== YOUR TASK ==
When you copy the listing, reproduce each line as it appears and omit every image.

== INFORMATION SUPPLIED ==
------------------------------

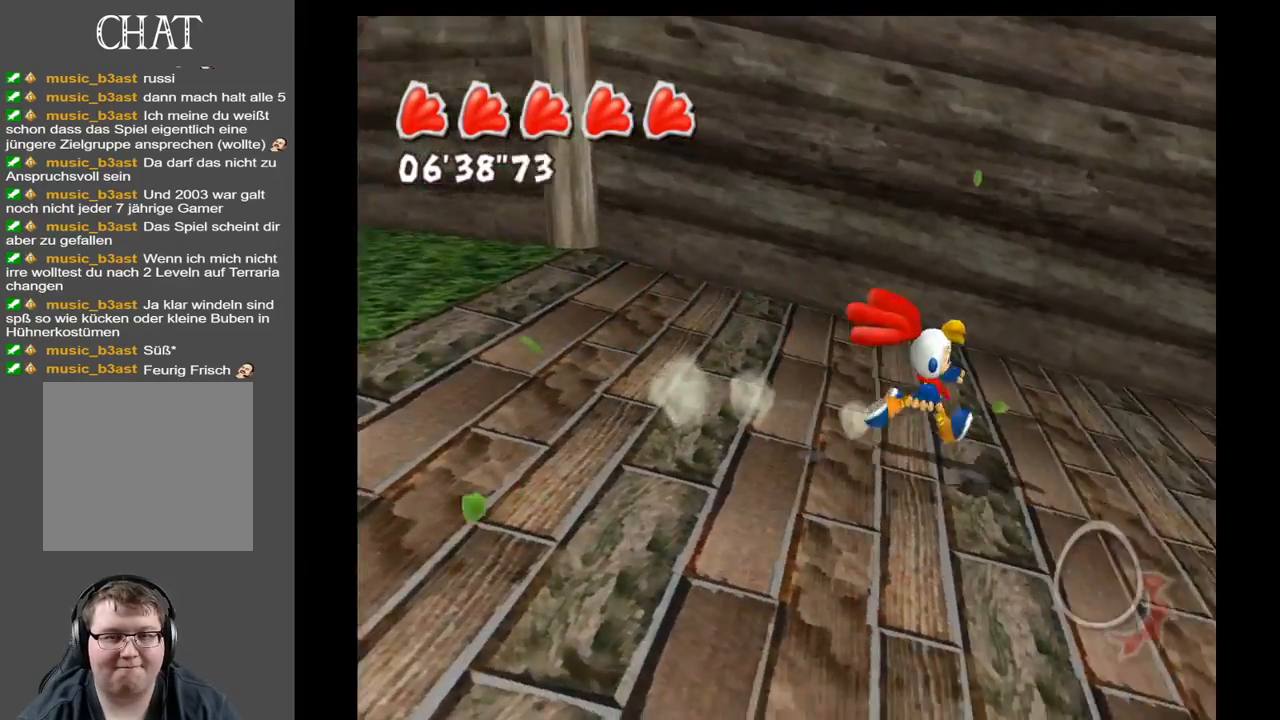
{"buttons": [], "left_stick": "up-right", "right_stick": "right", "events": [[33, "left_stick", "up-right"]]}
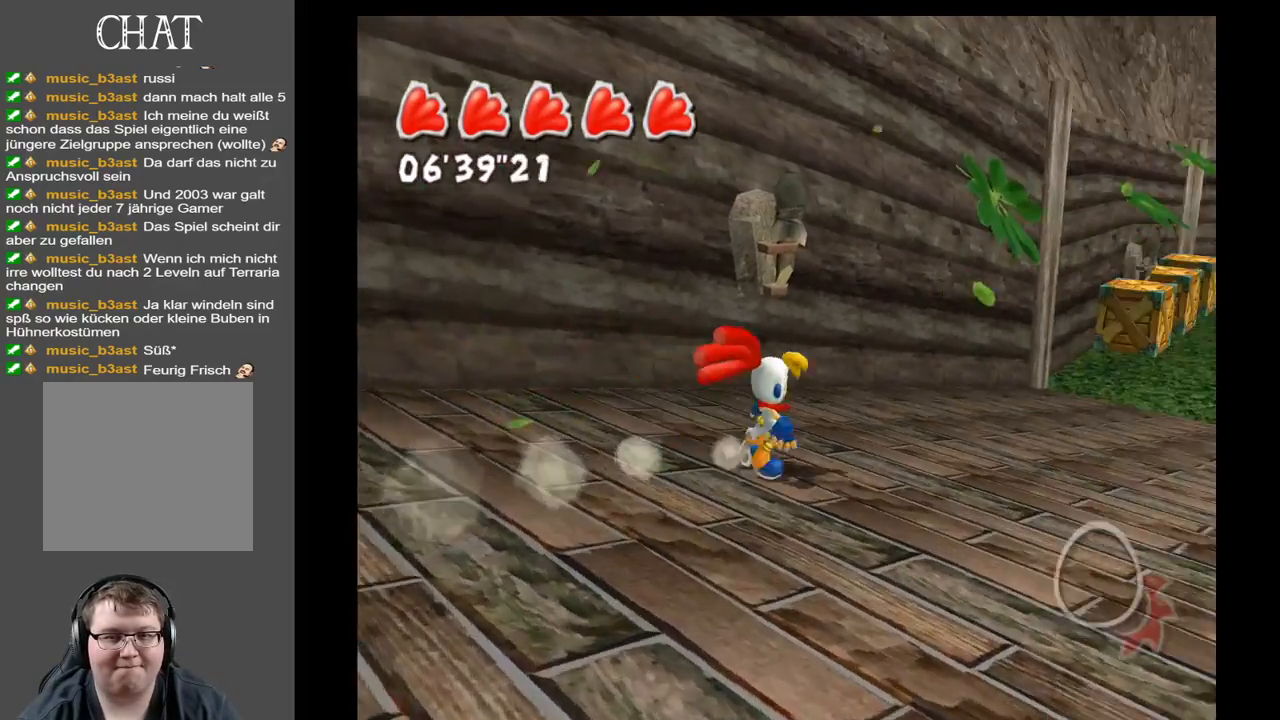
{"buttons": [], "left_stick": "up-right", "right_stick": "center", "events": [[233, "right_stick", "center"]]}
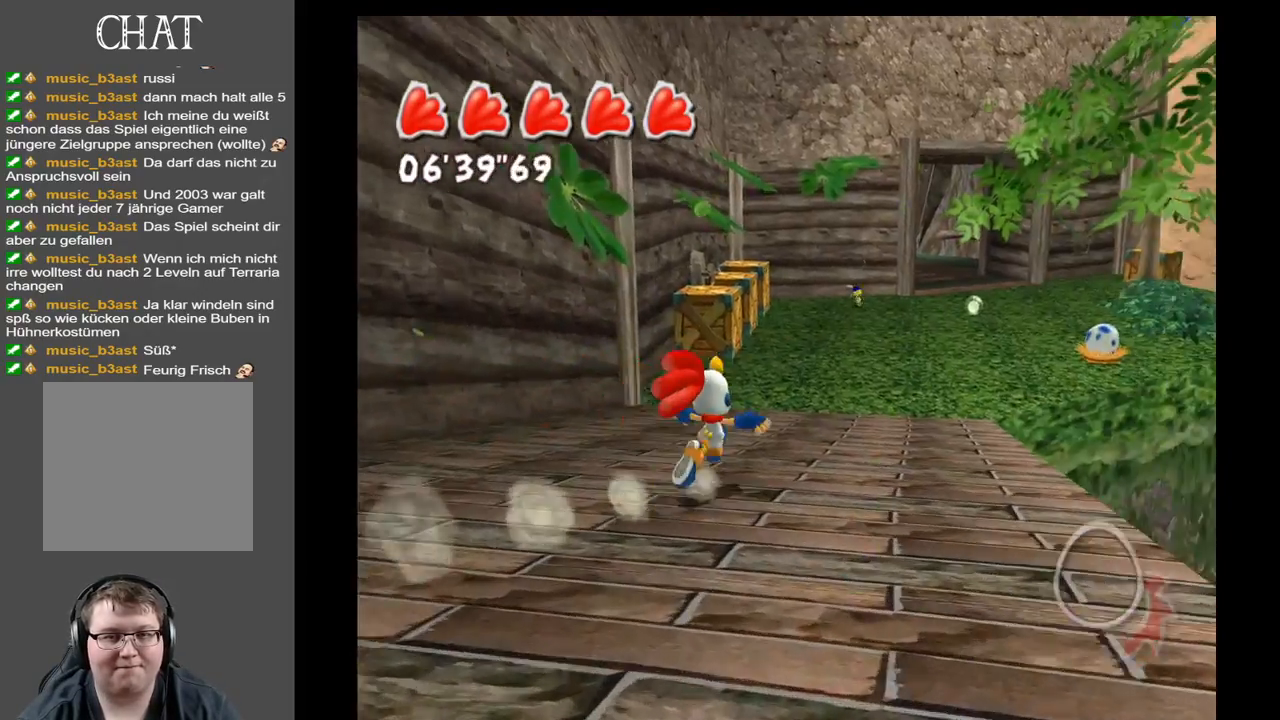
{"buttons": [], "left_stick": "up", "right_stick": "center", "events": [[367, "left_stick", "up"]]}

------------------------------

== FINAL ANSWER ==
{"buttons": [], "left_stick": "up-right", "right_stick": "right", "events": [[33, "left_stick", "up-right"]]}
{"buttons": [], "left_stick": "up-right", "right_stick": "center", "events": [[233, "right_stick", "center"]]}
{"buttons": [], "left_stick": "up", "right_stick": "center", "events": [[367, "left_stick", "up"]]}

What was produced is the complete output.